**Task item**
Of all the lines below, return only those starting with the line holding "TABLE 6: Number" and going on through the line holding "FIGURE 6 | Structural", exactly as written.

**Dataset records**

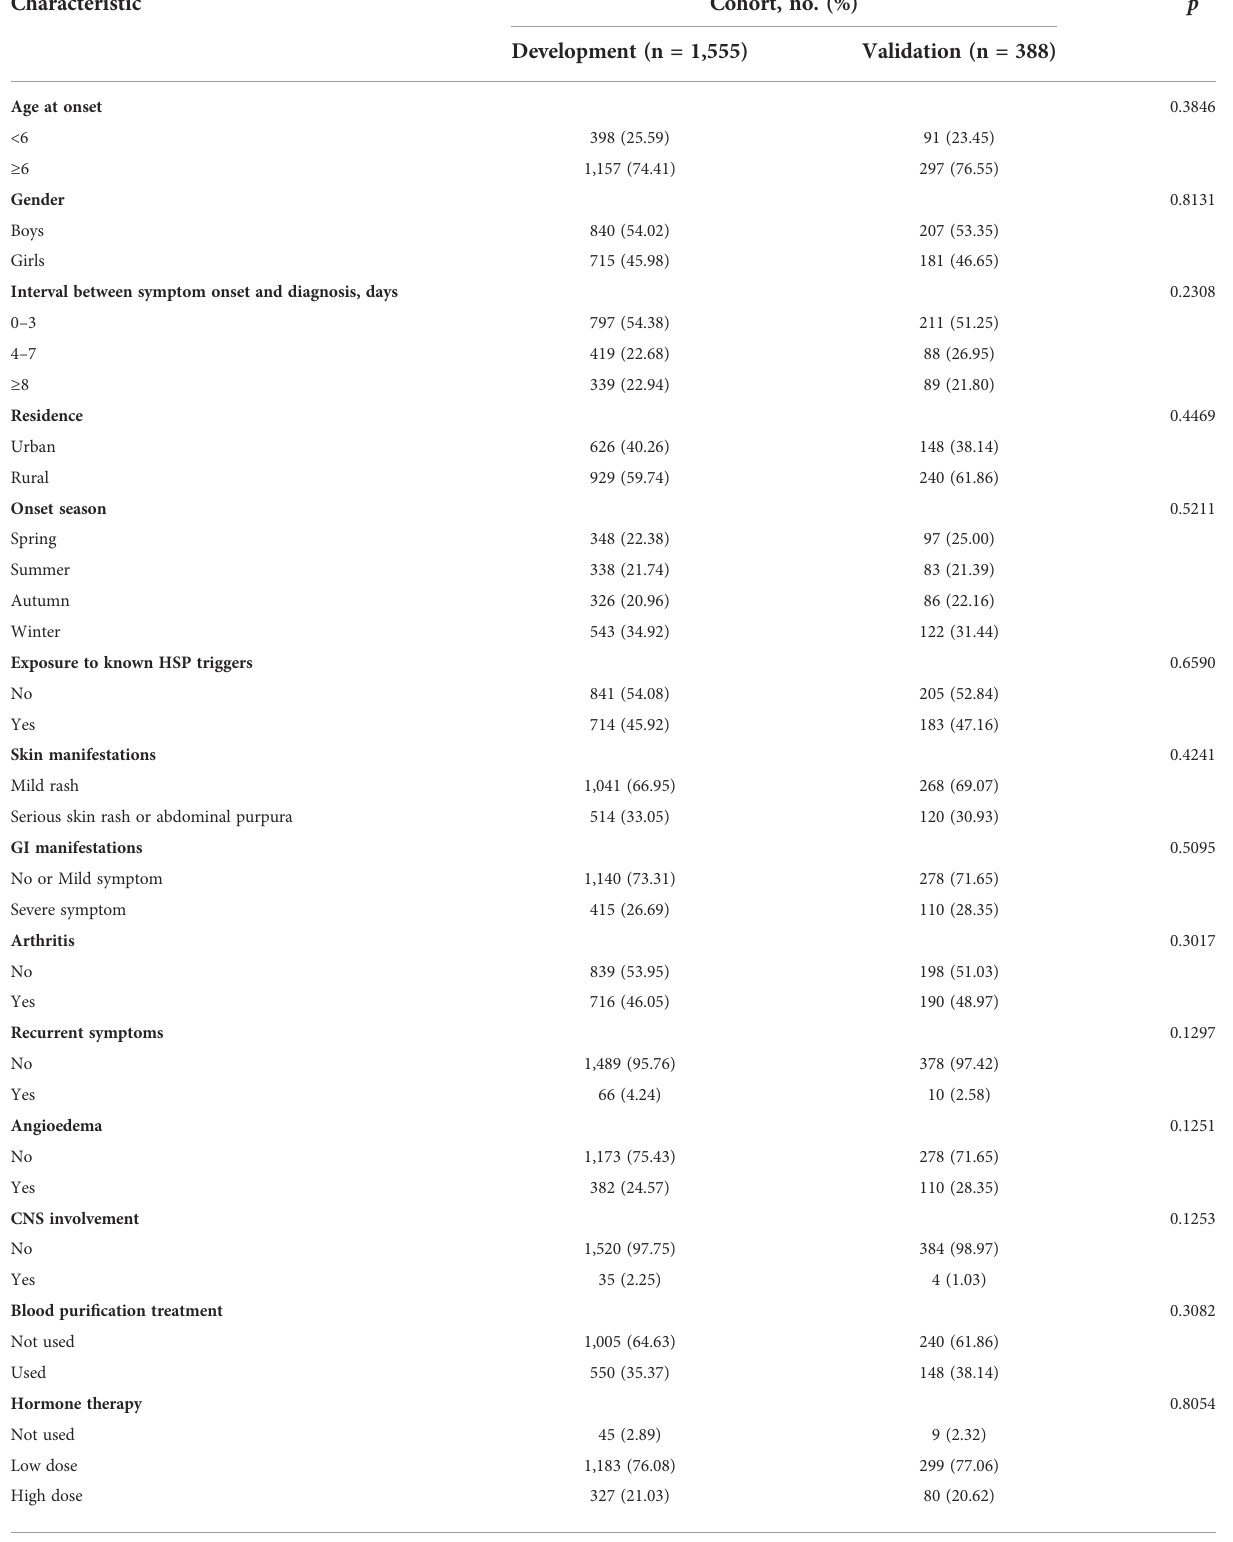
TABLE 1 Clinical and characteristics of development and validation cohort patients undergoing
---
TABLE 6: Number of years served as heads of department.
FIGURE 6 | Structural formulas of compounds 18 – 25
==
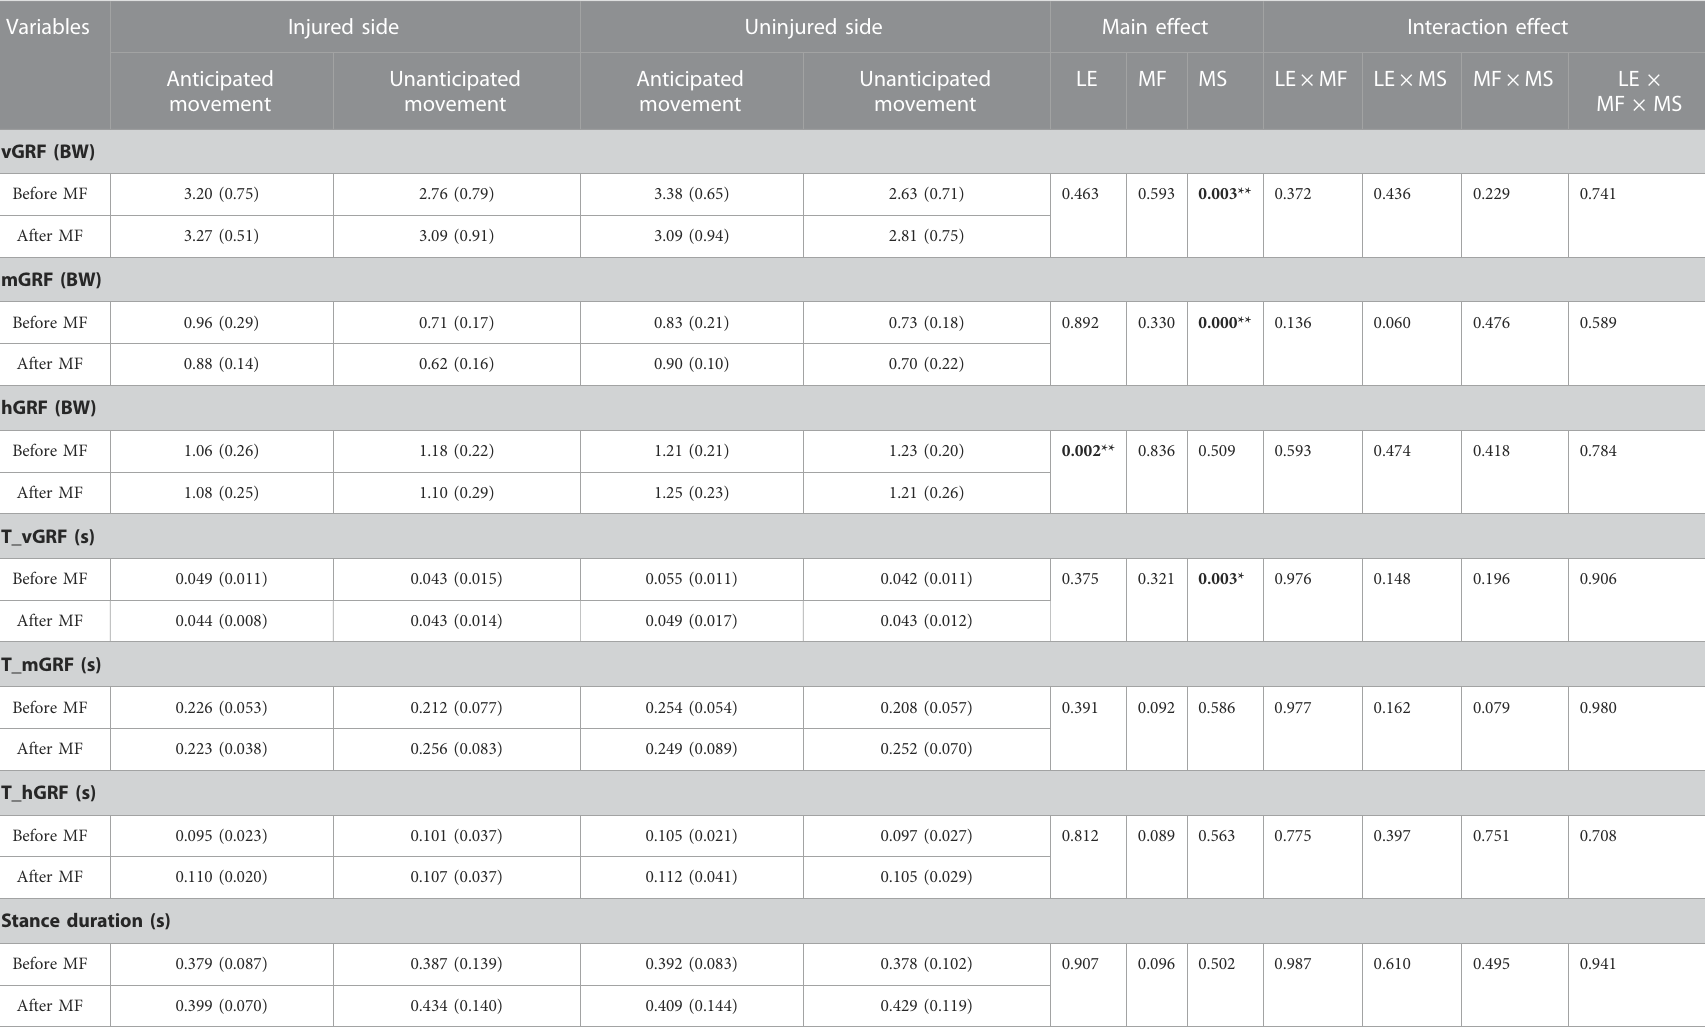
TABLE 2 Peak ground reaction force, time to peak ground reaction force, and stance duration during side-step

**Task result**
TABLE 6: Number of years served as heads of department.
FIGURE 6 | Structural formulas of compounds 18 – 25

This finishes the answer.